## Gene Annotation

### What is it?
Genome annotation is central to the genome sequencing life cycle

![](https://image.slidesharecdn.com/apolloworkshop-curation-intro-bipaa-2017-03-22-170322120431/95/curation-introduction-apollo-workshop-4-1024.jpg?cb=1490184398)

### Why is it important?

Some goals of manual annotation are:

- To establish almost exhaustive lists of genes playing a key role in some crucial process
- To look at your genes of interest enough to be comfortable that you have the right one’s before writing a paper.
- To provide names for the known genes – based primarily on homology to what is known in other organisms.
- To fix obvious errors in the automated gene models and improve them where additional data is available – i.e. to get the intron/exon co-ordinates right.

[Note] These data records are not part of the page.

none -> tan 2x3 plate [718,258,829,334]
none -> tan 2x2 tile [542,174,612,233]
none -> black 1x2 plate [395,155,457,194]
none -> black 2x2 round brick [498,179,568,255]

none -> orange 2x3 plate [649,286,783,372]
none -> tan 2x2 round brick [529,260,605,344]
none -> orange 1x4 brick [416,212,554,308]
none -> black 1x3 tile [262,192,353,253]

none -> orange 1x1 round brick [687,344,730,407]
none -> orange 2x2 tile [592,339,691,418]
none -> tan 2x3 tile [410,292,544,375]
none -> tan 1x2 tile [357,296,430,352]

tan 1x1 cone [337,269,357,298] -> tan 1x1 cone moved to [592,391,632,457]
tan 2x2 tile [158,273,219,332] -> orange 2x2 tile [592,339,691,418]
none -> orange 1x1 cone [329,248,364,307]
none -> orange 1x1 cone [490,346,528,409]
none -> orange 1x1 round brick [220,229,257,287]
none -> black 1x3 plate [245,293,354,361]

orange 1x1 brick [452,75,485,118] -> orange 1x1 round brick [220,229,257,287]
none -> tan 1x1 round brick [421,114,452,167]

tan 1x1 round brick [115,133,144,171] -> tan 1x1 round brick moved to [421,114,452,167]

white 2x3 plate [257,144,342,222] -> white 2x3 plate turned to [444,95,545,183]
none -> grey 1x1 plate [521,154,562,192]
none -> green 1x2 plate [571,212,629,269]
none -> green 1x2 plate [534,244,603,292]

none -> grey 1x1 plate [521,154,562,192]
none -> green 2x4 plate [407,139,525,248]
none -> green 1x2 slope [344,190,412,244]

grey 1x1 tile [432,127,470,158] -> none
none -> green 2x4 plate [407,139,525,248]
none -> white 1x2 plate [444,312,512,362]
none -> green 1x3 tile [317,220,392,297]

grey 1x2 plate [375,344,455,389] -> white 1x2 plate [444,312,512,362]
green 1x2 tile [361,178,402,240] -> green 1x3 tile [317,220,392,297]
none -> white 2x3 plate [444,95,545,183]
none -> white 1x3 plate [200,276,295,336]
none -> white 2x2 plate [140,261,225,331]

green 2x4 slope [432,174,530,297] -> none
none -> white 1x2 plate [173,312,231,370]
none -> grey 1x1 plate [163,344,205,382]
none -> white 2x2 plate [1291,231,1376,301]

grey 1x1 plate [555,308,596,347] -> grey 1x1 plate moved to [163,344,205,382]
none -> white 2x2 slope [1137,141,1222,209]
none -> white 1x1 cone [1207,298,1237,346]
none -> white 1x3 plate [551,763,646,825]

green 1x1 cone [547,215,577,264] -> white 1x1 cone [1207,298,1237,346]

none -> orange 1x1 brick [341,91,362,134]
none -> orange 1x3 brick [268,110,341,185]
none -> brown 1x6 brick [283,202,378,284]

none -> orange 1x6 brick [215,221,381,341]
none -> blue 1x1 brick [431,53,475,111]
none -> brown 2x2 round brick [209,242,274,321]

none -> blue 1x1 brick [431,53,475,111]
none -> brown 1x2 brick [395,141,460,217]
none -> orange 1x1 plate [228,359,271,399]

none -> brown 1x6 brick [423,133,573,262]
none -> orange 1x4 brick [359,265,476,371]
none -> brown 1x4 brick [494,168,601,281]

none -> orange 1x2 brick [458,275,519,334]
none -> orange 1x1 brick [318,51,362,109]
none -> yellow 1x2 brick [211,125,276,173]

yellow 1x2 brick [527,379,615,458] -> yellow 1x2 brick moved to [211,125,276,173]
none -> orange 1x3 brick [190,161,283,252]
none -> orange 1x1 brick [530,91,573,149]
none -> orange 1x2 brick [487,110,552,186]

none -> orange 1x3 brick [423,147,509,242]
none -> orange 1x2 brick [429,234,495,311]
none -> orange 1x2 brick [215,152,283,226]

## Introduction to Genome Annotation

In [1]:
from IPython.display import IFrame
IFrame("Buell_Lecture_GenomeAnnotation.pdf", width=600, height=300)

## General Feature Format (gff)

A file format used to describe genes and other features of DNA, RNA and protein sequences. 

### Fields

Fields must be tab-separated. Also, all but the final field in each feature line must contain a value; "empty" columns should be denoted with a '.'

1. **seqname** - name of the chromosome or scaffold; chromosome names can be given with or without the 'chr' prefix. Important note: the seqname must be one used within Ensembl, i.e. a standard chromosome name or an Ensembl identifier such as a scaffold ID, without any additional content such as species or assembly. See the example GFF output below.
2. **source** - name of the program that generated this feature, or the data source (database or project name)
3. **feature** - feature type name, e.g. Gene, Variation, Similarity
4. **start** - Start position of the feature, with sequence numbering starting at 1.
5. **end** - End position of the feature, with sequence numbering starting at 1.
6. **score** - A floating point value.
7. **strand** - defined as + (forward) or - (reverse).
8. **frame** - One of '0', '1' or '2'. '0' indicates that the first base of the feature is the first base of a codon, '1' that the second base is the first base of a codon, and so on..
9. **attribute** - A semicolon-separated list of tag-value pairs, providing additional information about each feature.


For submission to genebank, annotatons in gff can be used to create a submission file. See [this guide](https://www.ncbi.nlm.nih.gov/genbank/genomes_gff/).